A l'époque, aussi âpre que fût la confrontation des deux blocs, il y avait des règles et ce qu'on a appelé l'équilibre de la terreur. Maintenant, il y a une tendance à croire à ses propres mensonges, loin de tout calcul prévisible des effets d'une stratégie. Concrètement, tout se passe désormais comme si la propagande avait totalement entamé la lucidité des protagonistes. Le contact est coupé entre la Russie et l'Occident. Les Anglais sont manifestement entrés dans une logique d'escalade. Et les sanctions ne produisent pas les effets qu'ils en escomptent. Partant, les pires dérapages sont possibles, et la montée de la tension incontrôlée en Syrie pourrait déclencher une guerre difficilement maîtrisable.

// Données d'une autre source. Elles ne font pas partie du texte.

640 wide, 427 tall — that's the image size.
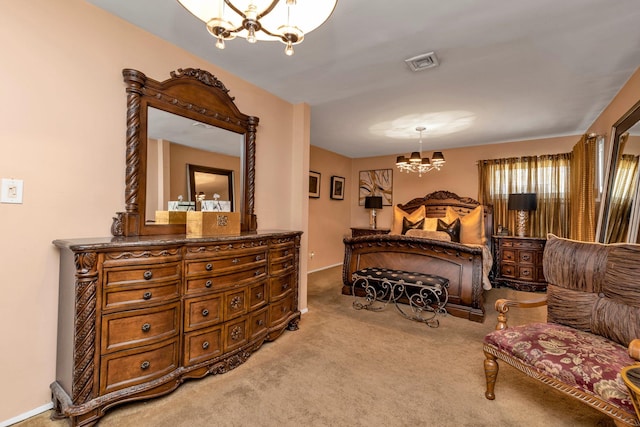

Pourquoi cette montée aux extrêmes de la part des Russes ?

Vous dites "montée aux extrêmes"... Mais attention : c'est la perception occidentale... Je serais, pour ma part, beaucoup plus prudent dans la formulation des choses. Disons que Vladimir Poutine a commencé de construire son destin, à partir du tournant de 2007, sur un double constat : d'abord, le rejet par l'opinion publique russe de la période précédente - celle de la présidence Eltsine, jugée par de nombreux Russes comme la pire période de leur histoire.

Et comme trop marquée par l'influence occidentale...

Absolument, c'est une analyse très répandue en Russie ! Il faut toujours repartir des perceptions, elles sont déterminantes. Ensuite, Poutine a saisi aussi très précocement que l'opinion russe voulait une revanche sur l'Occident ; il n'a fait que "surfer" sur cette aspiration, indissociable de la nostalgie de l'Union soviétique, de son immensité tellurique. Le coup de force sur la Crimée, il y a quatre ans, l'a rendu très populaire. Et l'Occident, avec les sanctions, l'a en fait renforcé. La crise actuelle renforce Poutine. Dans ma vie de diplomate, je n'ai jamais vu la paix si fragilisée.